Texto para revisão:

»»

Grupo Desportivo da Gafanha

Ribau Esteves, Luís Leitão, António Pinho e capitão Guerra





NA HORA DE RECORDAR
UMA LONGA VIDA DE MEIO SÉCULO

Ontem participei, na dupla condição de gafanhão e de sócio desde a primeira hora, na sessão solene comemorativa das Bodas de Ouro do Grupo Desportivo da Gafanha (GDG), o mais eclético clube da Gafanha da Nazaré, como bem na altura foi recordado. O clube nasceu, oficialmente, em 1 de Agosto de 1957, com a aprovação, em Assembleia Geral, dos primeiros estatutos.
A sessão teve lugar no salão nobre da Junta de Freguesia, ocupando lugares de destaque na mesa, para além dos presidentes da Assembleia Geral e da Direcção, Luís Leitão e António Pinho, respectivamente, os presidentes da Câmara Municipal de Ílhavo, Ribau Esteves, e da Junta de Freguesia, Manuel Serra, o Prior da Freguesia, padre José Fidalgo, e o sócio número um, capitão Guerra.
Na hora de recordar uma longa vida de meio século ao serviço do desporto na Gafanha da Nazaré e no concelho de Ílhavo, em várias frentes, Luís Leitão sublinhou a urgência de todos os gafanhões contribuírem para um futuro ainda mais brilhante deste clube. Já António Pinho, eleito há poucas semanas para dirigir os destinos do GDG, lembrou a necessidade de se continuar a promover “o contrato que nos liga aos fundadores”, fazendo do clube uma verdadeira família que aposte “numa função social com peso na sociedade”.

««

Dados para análise:
»»

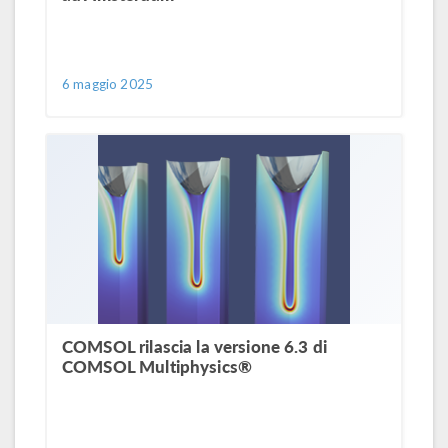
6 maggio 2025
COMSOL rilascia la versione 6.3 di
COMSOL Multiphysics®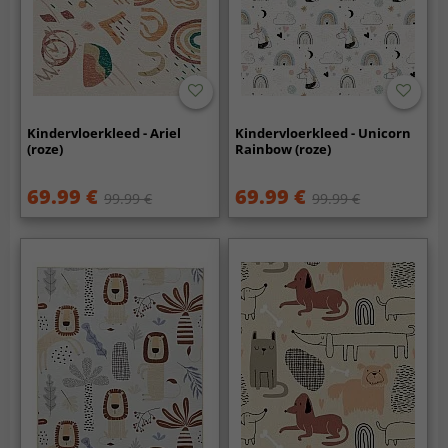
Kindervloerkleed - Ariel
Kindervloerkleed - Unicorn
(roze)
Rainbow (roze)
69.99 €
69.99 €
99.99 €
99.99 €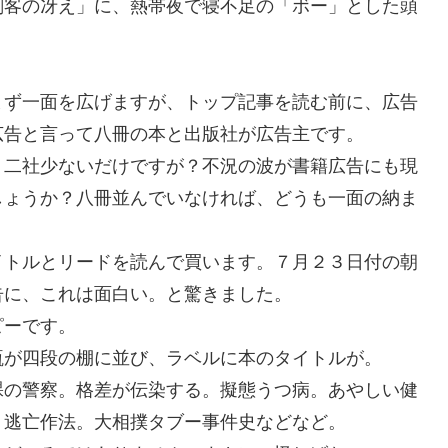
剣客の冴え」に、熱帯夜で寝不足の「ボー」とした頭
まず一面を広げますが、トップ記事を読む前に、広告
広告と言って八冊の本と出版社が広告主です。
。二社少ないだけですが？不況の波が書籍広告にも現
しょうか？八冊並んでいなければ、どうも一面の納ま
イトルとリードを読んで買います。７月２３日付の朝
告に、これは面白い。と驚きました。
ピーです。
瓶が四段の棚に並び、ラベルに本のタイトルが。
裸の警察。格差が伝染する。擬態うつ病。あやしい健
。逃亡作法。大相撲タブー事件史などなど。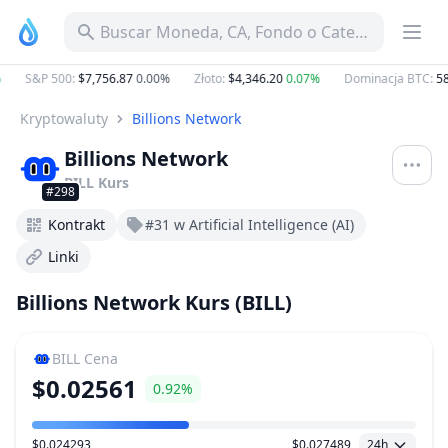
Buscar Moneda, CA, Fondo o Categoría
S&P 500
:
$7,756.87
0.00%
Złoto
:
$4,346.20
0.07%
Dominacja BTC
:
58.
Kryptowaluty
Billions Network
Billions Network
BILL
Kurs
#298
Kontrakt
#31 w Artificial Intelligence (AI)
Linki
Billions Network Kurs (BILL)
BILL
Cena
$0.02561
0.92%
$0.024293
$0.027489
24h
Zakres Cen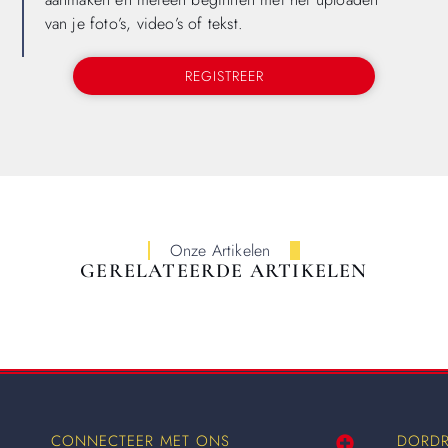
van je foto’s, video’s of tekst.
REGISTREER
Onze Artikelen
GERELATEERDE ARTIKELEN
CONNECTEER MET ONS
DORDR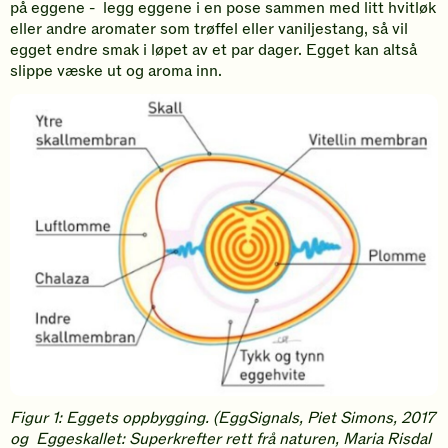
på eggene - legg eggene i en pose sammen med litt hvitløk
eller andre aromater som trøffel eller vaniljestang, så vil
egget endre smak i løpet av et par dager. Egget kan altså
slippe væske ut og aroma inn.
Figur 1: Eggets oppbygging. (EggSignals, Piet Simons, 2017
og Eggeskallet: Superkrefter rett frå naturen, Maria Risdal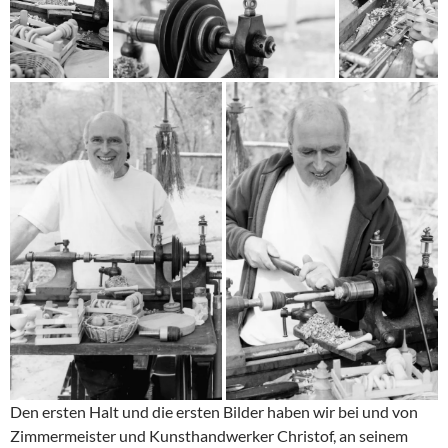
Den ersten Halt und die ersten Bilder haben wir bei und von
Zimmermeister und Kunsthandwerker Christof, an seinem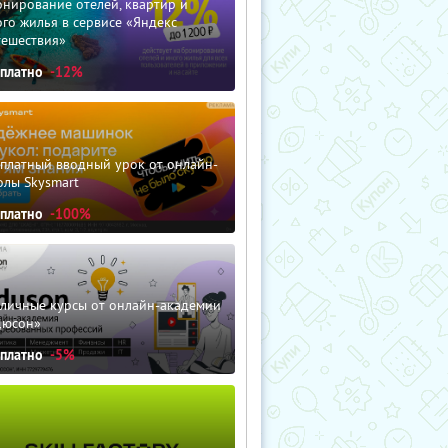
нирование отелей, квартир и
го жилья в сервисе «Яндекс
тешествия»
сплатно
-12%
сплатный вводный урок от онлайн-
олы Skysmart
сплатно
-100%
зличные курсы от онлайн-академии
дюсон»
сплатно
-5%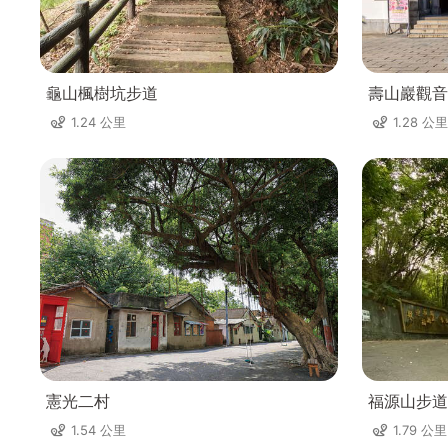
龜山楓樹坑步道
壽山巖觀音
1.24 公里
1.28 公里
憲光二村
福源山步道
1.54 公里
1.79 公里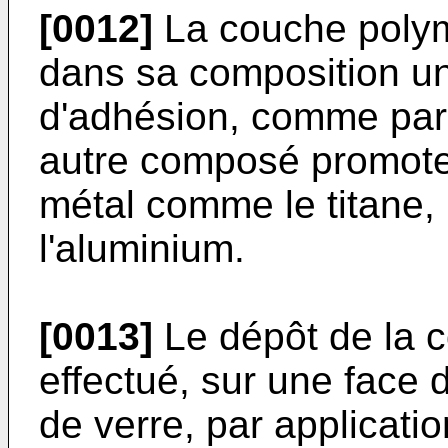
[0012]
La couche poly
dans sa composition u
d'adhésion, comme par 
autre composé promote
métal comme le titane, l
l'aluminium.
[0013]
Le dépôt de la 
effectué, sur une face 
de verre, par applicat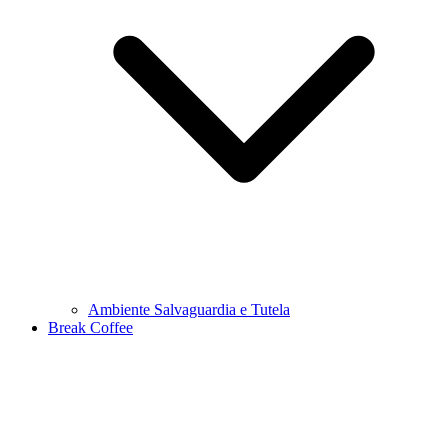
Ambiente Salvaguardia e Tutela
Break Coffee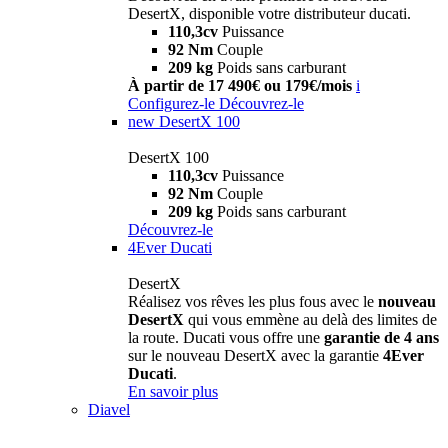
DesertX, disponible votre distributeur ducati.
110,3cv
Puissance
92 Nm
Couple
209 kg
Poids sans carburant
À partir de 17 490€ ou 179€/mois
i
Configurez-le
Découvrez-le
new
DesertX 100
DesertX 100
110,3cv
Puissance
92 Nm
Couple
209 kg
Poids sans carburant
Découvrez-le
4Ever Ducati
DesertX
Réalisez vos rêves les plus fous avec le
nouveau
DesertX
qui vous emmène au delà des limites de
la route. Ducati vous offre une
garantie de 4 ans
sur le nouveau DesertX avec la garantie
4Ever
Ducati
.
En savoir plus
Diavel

««

Instruções da tarefa:
Transcreva integralmente, sem qualquer alteração, o texto acima sobre as Bodas de Ouro do Grupo Desportivo da Gafanha.

Resolução da tarefa:
Grupo Desportivo da Gafanha

Ribau Esteves, Luís Leitão, António Pinho e capitão Guerra





NA HORA DE RECORDAR
UMA LONGA VIDA DE MEIO SÉCULO

Ontem participei, na dupla condição de gafanhão e de sócio desde a primeira hora, na sessão solene comemorativa das Bodas de Ouro do Grupo Desportivo da Gafanha (GDG), o mais eclético clube da Gafanha da Nazaré, como bem na altura foi recordado. O clube nasceu, oficialmente, em 1 de Agosto de 1957, com a aprovação, em Assembleia Geral, dos primeiros estatutos.
A sessão teve lugar no salão nobre da Junta de Freguesia, ocupando lugares de destaque na mesa, para além dos presidentes da Assembleia Geral e da Direcção, Luís Leitão e António Pinho, respectivamente, os presidentes da Câmara Municipal de Ílhavo, Ribau Esteves, e da Junta de Freguesia, Manuel Serra, o Prior da Freguesia, padre José Fidalgo, e o sócio número um, capitão Guerra.
Na hora de recordar uma longa vida de meio século ao serviço do desporto na Gafanha da Nazaré e no concelho de Ílhavo, em várias frentes, Luís Leitão sublinhou a urgência de todos os gafanhões contribuírem para um futuro ainda mais brilhante deste clube. Já António Pinho, eleito há poucas semanas para dirigir os destinos do GDG, lembrou a necessidade de se continuar a promover “o contrato que nos liga aos fundadores”, fazendo do clube uma verdadeira família que aposte “numa função social com peso na sociedade”.